Rajiv Chandrasekaran interviewed at Content Marketing World.

Rajiv Chandrasekaran interviewed at Content Marketing World.

One initiative that has rippled far and wide was one driven by content, and it’s the collaboration between Mr. Schultz and an accomplished journalist, Rajiv Chandrasekaran that began with the book, For Love of Country: What Our Veterans Can Teach Us About Citizenship, Heroism, and Sacrifice

The book tells stories of the courage, dedication, and sacrifice of American veterans on the battlefield and their equally valuable contributions on the home front. The project resulted in the story retold in videos and other media and was promoted through the Starbucks brand and its vast network of over 7,000 locations.

Good lessons about how to create content emerge from the story of For Love of Country - and not necessarily content related just to social impact. Rajiv shared these insights with the sensibilities of a journalist and the story highlights how important authenticity is to any content, along with context. This is important because the media landscape today is changing, and now almost anyone can be a content creator. And forward-leaning brands are becoming both content creators and curators.

Authenticity is also important because our society is changing, particularly millennials – social causes and finding meaningful engagement beyond the transaction is increasingly important. And talent is not always driven by money, often it’s about shared values and the opportunity to do something creative and/or meaningful. So what are some ways you can have authentic content? Rajiv offered six:

  1. Choose authentic subjects: This is particularly important if you choose to do social impact. Choose ones that you can tackle subjectively in the eyes of your audience. And it it’s not related to social impact, then focus on areas where your brand has authority or can develop the authority as a logical extension where it’s currently positioned.
  2. Find authentic stories: People can sniff out inauthenticity, and it’s particularly true of millennials. The other reason is that authentic stories have more staying power with people and therefore they are more compelling.
  3. Partner with authentic storytellers. Whether it is in-house or folks outside your organization, doing this will give your content more impact. Content usually doesn’t have the same impact when it’s done with a ghostwriter.

Exercise A:
According to the article on Rajiv Chandrasekaran, how many Starbucks locations did the brand's network include when it promoted the project?
The article and the entries that come after it are separate, unrelated material.

Figure understanding tasks:
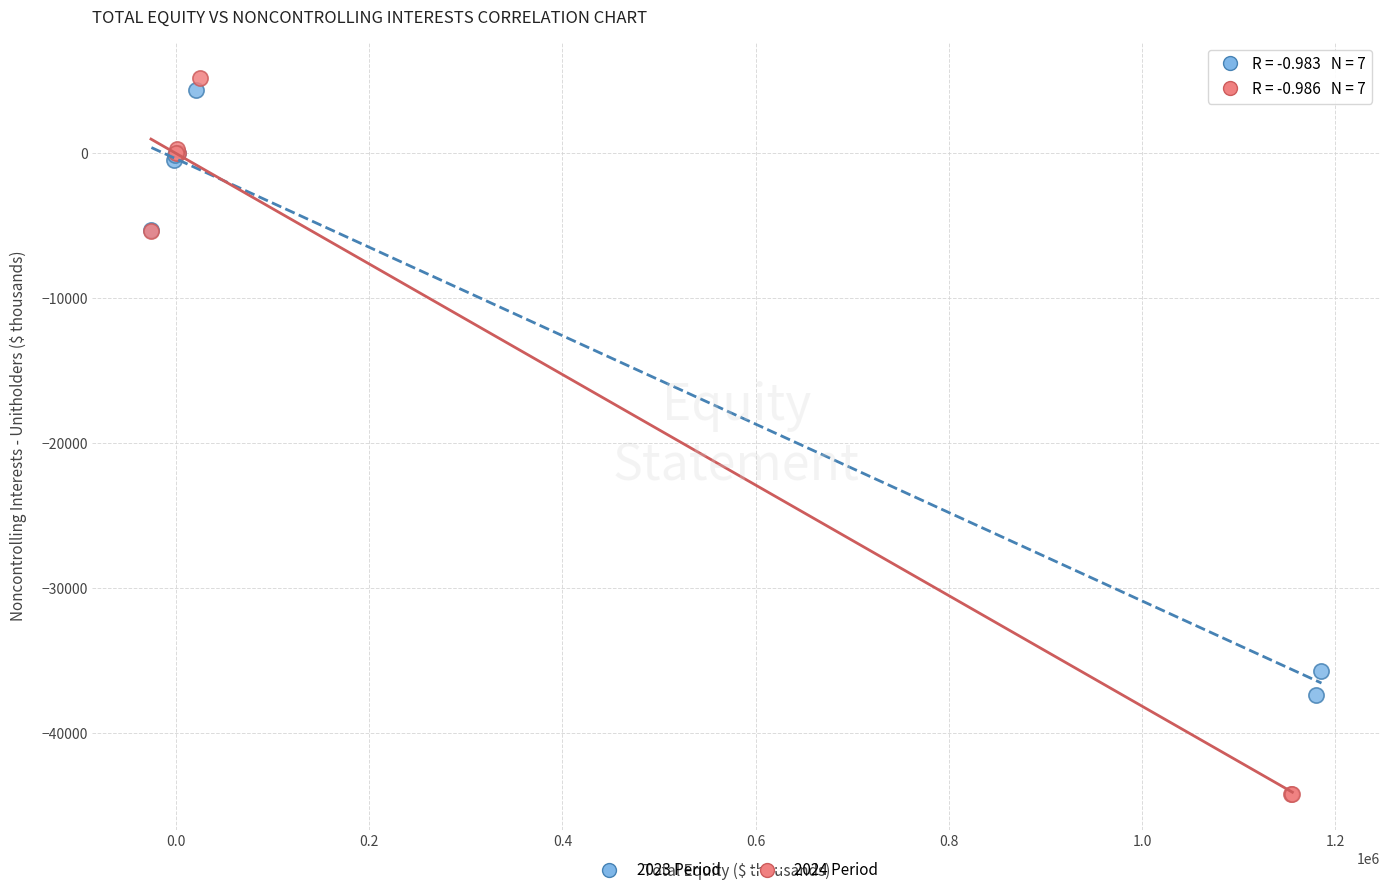

Which series has the widest spread of Y values?

2024 Period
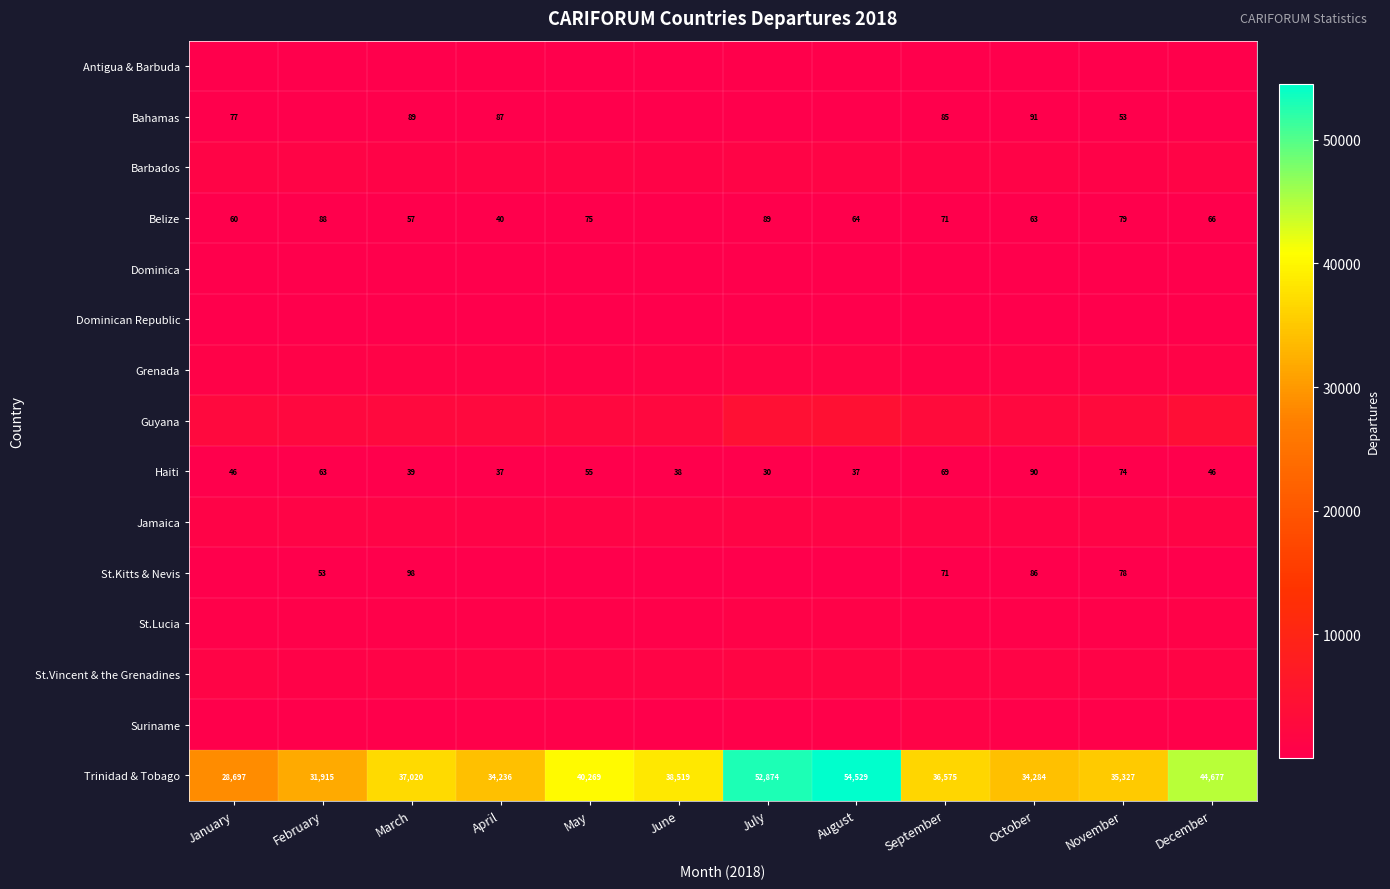

What is the difference between the maximum and minimum values in the Trinidad & Tobago series?

25832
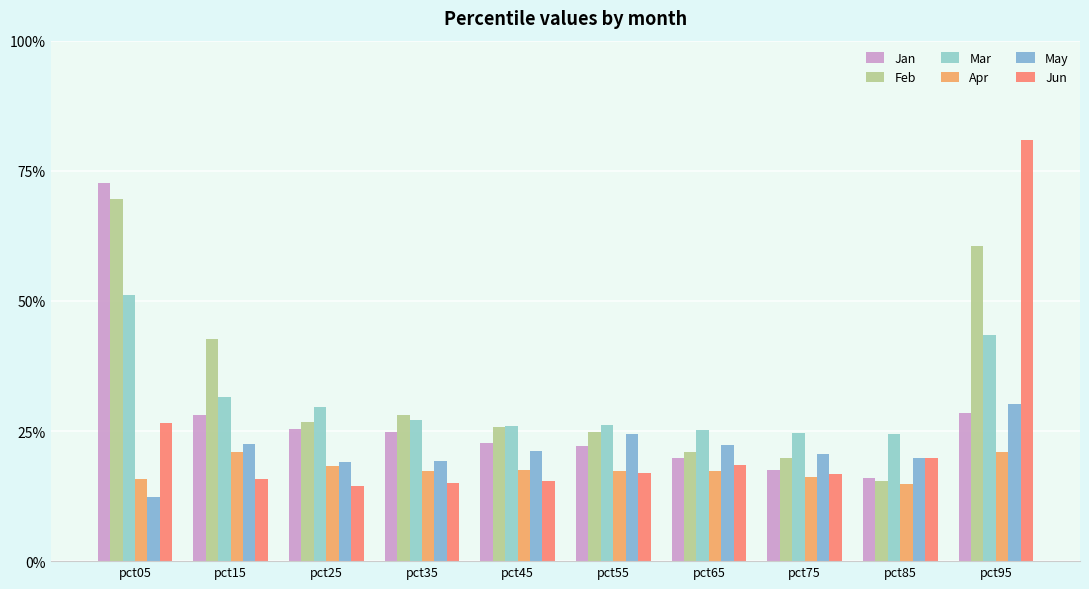

What is the approximate value of Mar at pct55?

0.3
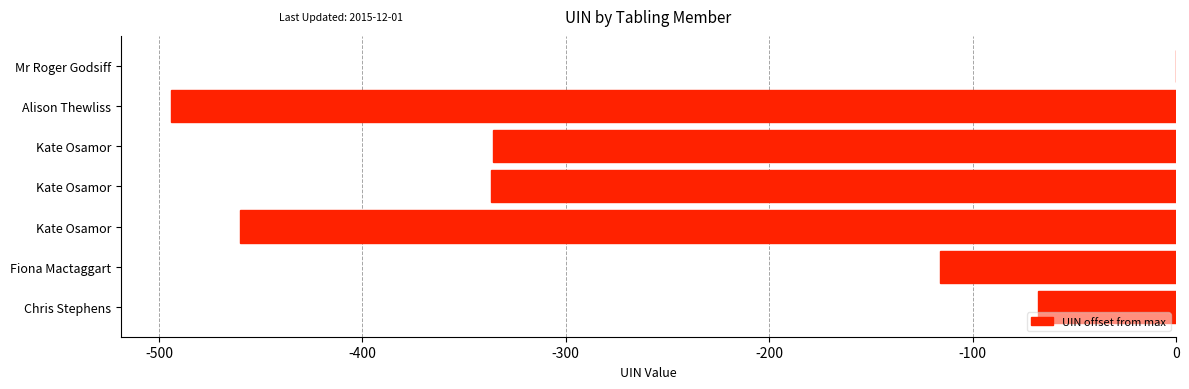

What is the minimum value shown in the chart?

-494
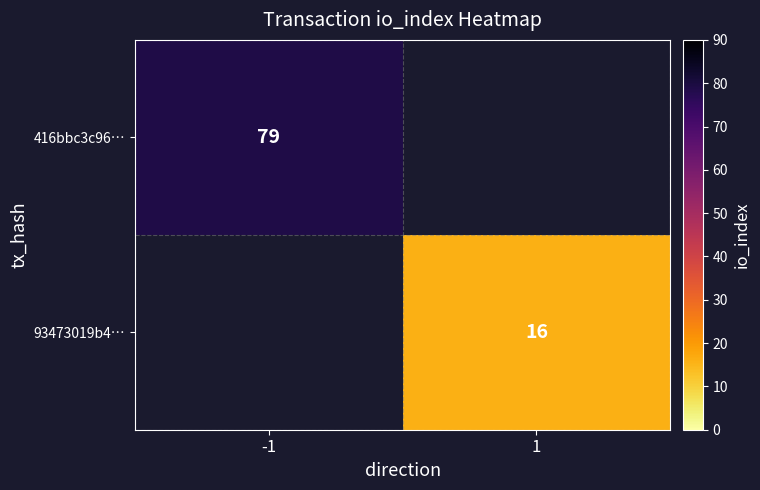

Between 1 and -1, which is larger?

-1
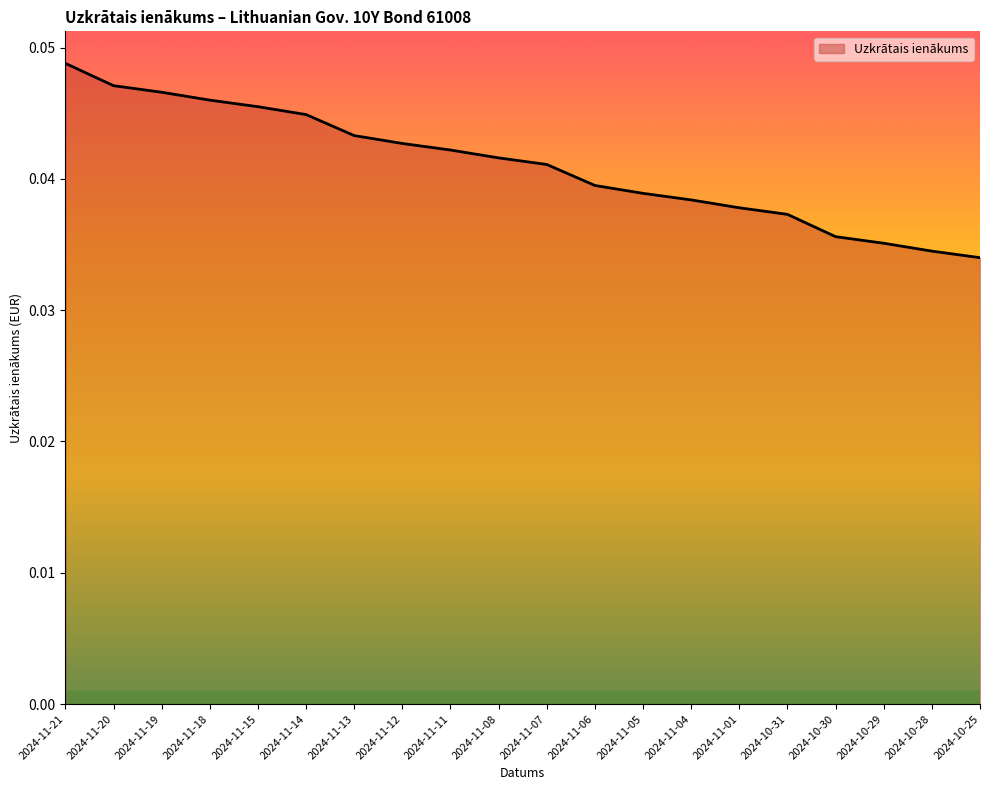

Does the chart display data point markers on the line(s)?

No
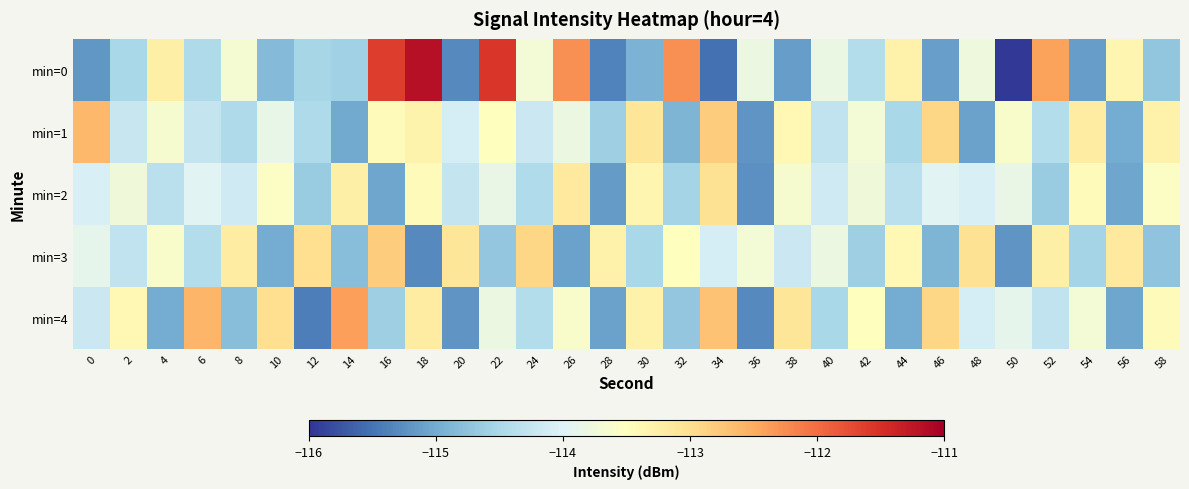

What is the total value across all series at 2?

-570.2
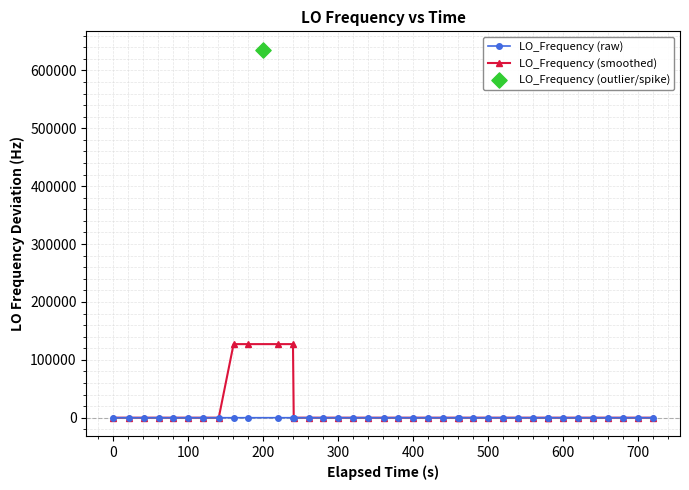

True or false: LO_Frequency (smoothed) has more than 1 points higher than both neighbors.

True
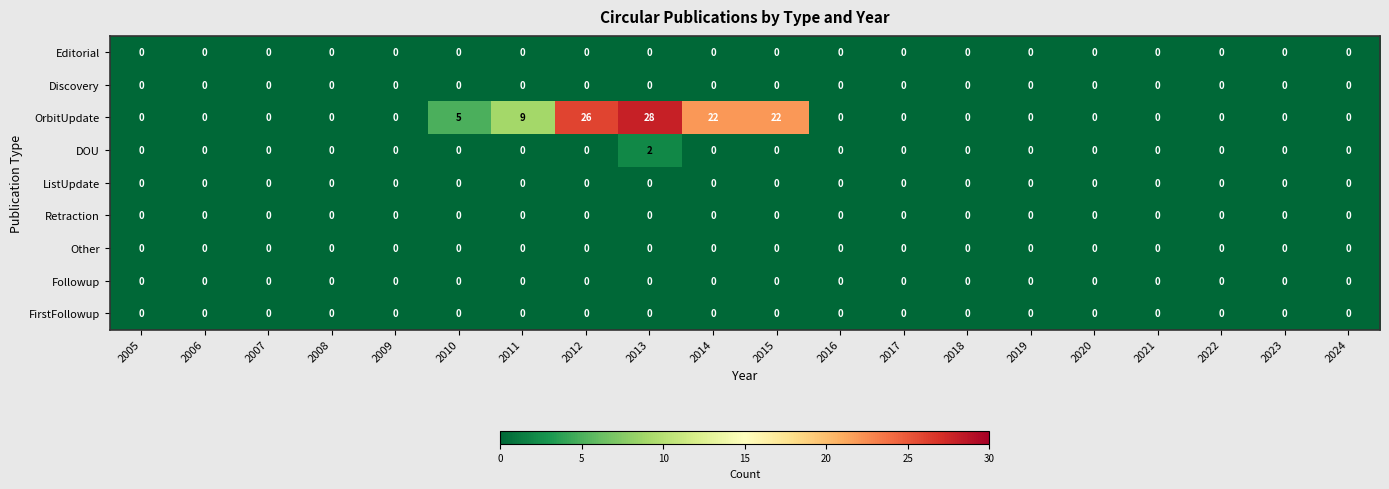

Is it true that DOU equals -1 at 2009?

False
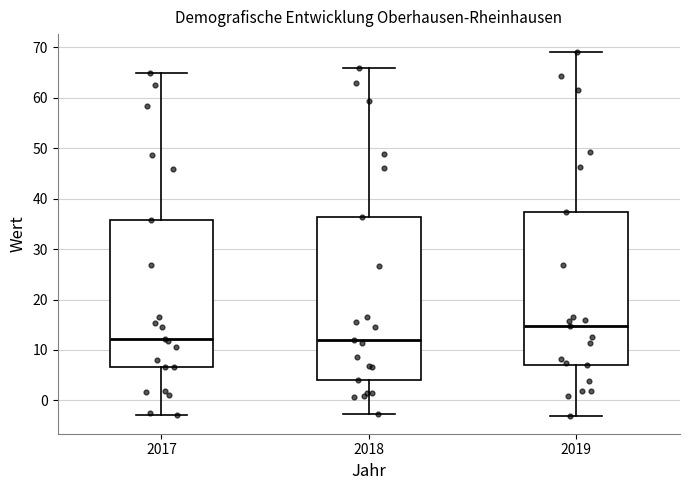

Comparing the boxes themselves (not the whiskers), which one is the tallest?

2018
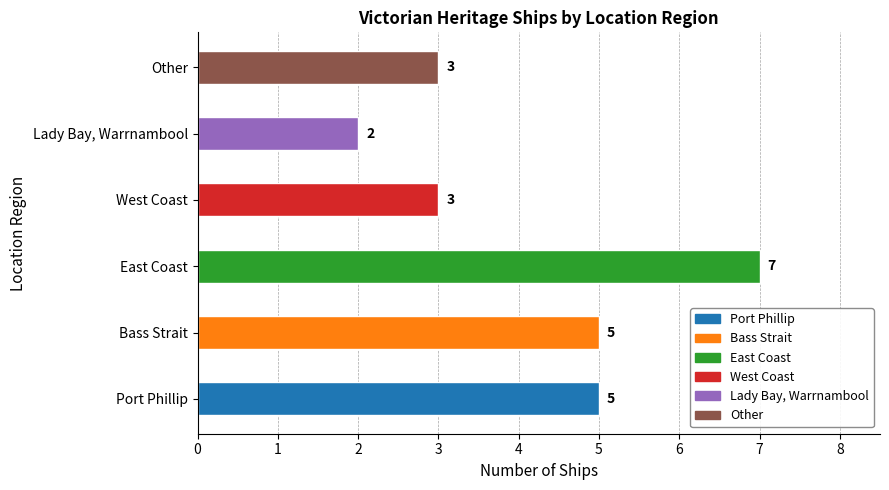

How many bars are there in total?

6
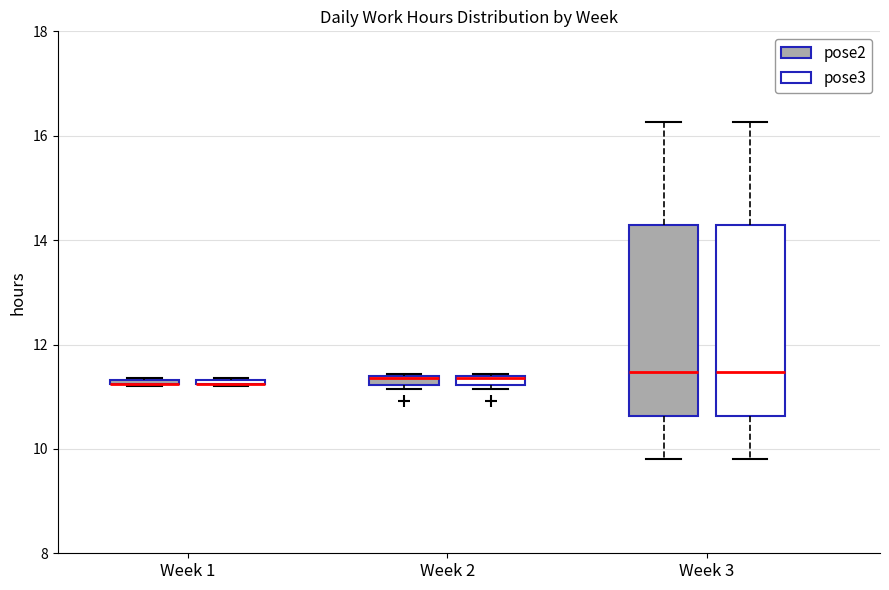

Where is the upper edge of the box for Week 2 (pose2) on the y-axis? The values are not printed on the chart, so give them approximately, as read against the axis.

11.4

Exercise B:
Transcribe the entries from the line with "How many bars are there in total?" through the end of the entries, including both ends, and leave the pictures out.

Exercise output A:
Over 7,000 locations.

Exercise output B:
How many bars are there in total?

6

Where is the upper edge of the box for Week 2 (pose2) on the y-axis? The values are not printed on the chart, so give them approximately, as read against the axis.

11.4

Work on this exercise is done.